In 2010 we had a stake conference presided over by Elder Joseph W. Sitati of the Seventy. Elder Sitati is a native of Kenya. During the conference, Elder Sitati courageously accepted anonymous questions from the attendees (written on cards passed up to him). Naturally, a few were about the priesthood restriction.
Elder Sitati’s approach to responding to these questions was interesting. As with a few other questions, he started with the perspective of the pre-existence. He then asked the congregation to refer to his General Conference talk from October 2009 entitled “Blessings of the Gospel Available to All” where he said he addressed the question. I recall when I first read this talk it did not seem to address the priesthood restriction at all, but if you read it in that context, it does address it in a way.
Elder Sitati also memorably referred to the parable of the laborers in Matthew 20:1-16. He reminded those in attendance that all received the same wage no matter when they were called to labor in the vineyard, even those who had to wait until the 11th hour.
He also referred to Acts 10 and the vision of Peter to take the gospel to the Gentiles. Peter resisted, but the Lord gave him a revelation and that settled it.
Perhaps being a native of Africa and not an African American has given him a different perspective, but his message seemed to be one of looking to the future with optimism and not dwelling or trying to figure out the past.
You and a few commenters made mention of Nazi concentration camps.
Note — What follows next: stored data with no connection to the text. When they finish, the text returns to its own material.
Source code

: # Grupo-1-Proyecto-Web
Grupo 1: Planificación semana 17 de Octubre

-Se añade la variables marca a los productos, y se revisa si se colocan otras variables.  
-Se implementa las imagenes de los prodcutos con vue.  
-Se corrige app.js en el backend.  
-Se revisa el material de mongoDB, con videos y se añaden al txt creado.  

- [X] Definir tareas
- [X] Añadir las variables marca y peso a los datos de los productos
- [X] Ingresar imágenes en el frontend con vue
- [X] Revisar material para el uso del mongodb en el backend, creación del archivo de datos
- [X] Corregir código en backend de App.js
My Jewish grandfather’s first cousin and entire family (wife and 3 young children) were brutally executed by Nazi sympathizers in Latvia in the summer of 1941 for no reason other than being Jewish. The attitude of my living relatives was one of sadness, but not anger or retribution. Indeed, they had moved on.
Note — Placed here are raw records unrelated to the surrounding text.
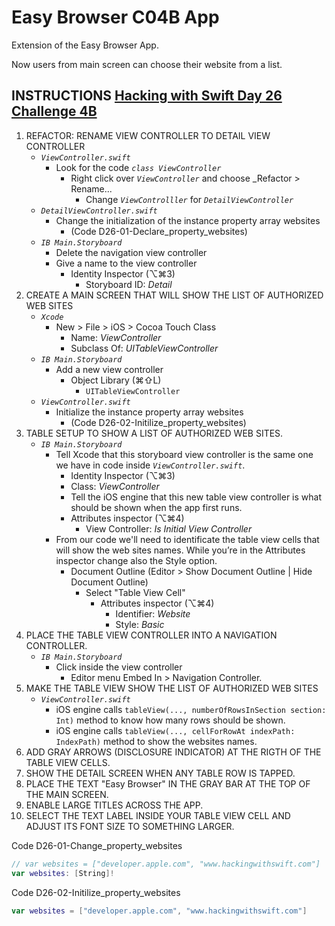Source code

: # Easy Browser C04B App

Extension of the Easy Browser App.

Now users from main screen can choose their website from a list.

## INSTRUCTIONS [Hacking with Swift Day 26 Challenge 4B](https://www.hackingwithswift.com/read/4/6/wrap-up)

1. REFACTOR: RENAME VIEW CONTROLLER TO DETAIL VIEW CONTROLLER
   - _`ViewController.swift`_
     - Look for the code _`class ViewController`_
       - Right click over _`ViewController`_ and choose _Refactor > Rename...
         - Change _`ViewControlller`_ for _`DetailViewController`_
   - _`DetailViewController.swift`_
     - Change the initialization of the instance property array websites
       - (Code D26-01-Declare_property_websites)
   - _`IB Main.Storyboard`_
     - Delete the navigation view controller
     - Give a name to the view controller
       - Identity Inspector (⌥⌘3)
         - Storyboard ID: _Detail_
2. CREATE A MAIN SCREEN THAT WILL SHOW THE LIST OF AUTHORIZED WEB SITES
   - _`Xcode`_
     - New > File > iOS > Cocoa Touch Class
       - Name: _ViewController_
       - Subclass Of: _UITableViewController_
   - _`IB Main.Storyboard`_
     - Add a new view controller
       - Object Library (⌘⇧L)
         - `UITableViewController`
   - _`ViewController.swift`_
     - Initialize the instance property array websites
       - (Code D26-02-Initilize_property_websites)
3. TABLE SETUP TO SHOW A LIST OF AUTHORIZED WEB SITES.
   - _`IB Main.Storyboard`_
     - Tell Xcode that this storyboard view controller is the same one we have in code inside _`ViewController.swift`_.
       - Identity Inspector (⌥⌘3)
       - Class: _ViewController_
       - Tell the iOS engine that this new table view controller is what should be shown when the app first runs.
       - Attributes inspector (⌥⌘4)
         - View Controller: _Is Initial View Controller_
     - From our code we'll need to identificate the table view cells that will show the web sites names. While you’re in the Attributes inspector change also the Style option.
       - Document Outline (Editor > Show Document Outline | Hide Document Outline)
         - Select "Table View Cell"
           - Attributes inspector (⌥⌘4)
             - Identifier: _Website_
             - Style: _Basic_
4. PLACE THE TABLE VIEW CONTROLLER INTO A NAVIGATION CONTROLLER.
   - _`IB Main.Storyboard`_
       - Click inside the view controller
         - Editor menu Embed In > Navigation Controller.
5. MAKE THE TABLE VIEW SHOW THE LIST OF AUTHORIZED WEB SITES
   - _`ViewController.swift`_
     - iOS engine calls `tableView(..., numberOfRowsInSection section: Int)` method  to know how many rows should be shown.
     - iOS engine calls `tableView(..., cellForRowAt indexPath: IndexPath)` method to show the websites names.
6. ADD GRAY ARROWS (DISCLOSURE INDICATOR) AT THE RIGTH OF THE TABLE VIEW CELLS.
7. SHOW THE DETAIL SCREEN WHEN ANY TABLE ROW IS TAPPED.
8. PLACE THE TEXT "Easy Browser" IN THE GRAY BAR AT THE TOP OF THE MAIN SCREEN.
9. ENABLE LARGE TITLES ACROSS THE APP.
0. SELECT THE TEXT LABEL INSIDE YOUR TABLE VIEW CELL AND ADJUST ITS FONT SIZE TO SOMETHING LARGER.

Code D26-01-Change_property_websites

```swift
// var websites = ["developer.apple.com", "www.hackingwithswift.com"]
var websites: [String]!
```

Code D26-02-Initilize_property_websites

```swift
var websites = ["developer.apple.com", "www.hackingwithswift.com"]
```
I should also note that, contrary to the comments of Alissia H above, nobody in my family has ever been offered reparations and I know of none among the American or Latvian Jewish communities that has, so I don’t know where she is getting her information.
On another note related to your comment about the African American man who loved living among the Latter-day Saints and his experiences with “unconscious racism”, I served my mission in France from 1979 to 1981 and the French made many assumptions about me based solely on my nationality (that I played baseball, that I drank whiskey, that I was infatuated with the English royal family, etc), and I had blond friends who served in Asia where the people would ask to touch their hair. I think the world is full of national and racial stereotypes and it is better to laugh at the harmless ones (as we did) rather than assign a negative motive to them.
Again, thanks for your encouragements and reminders.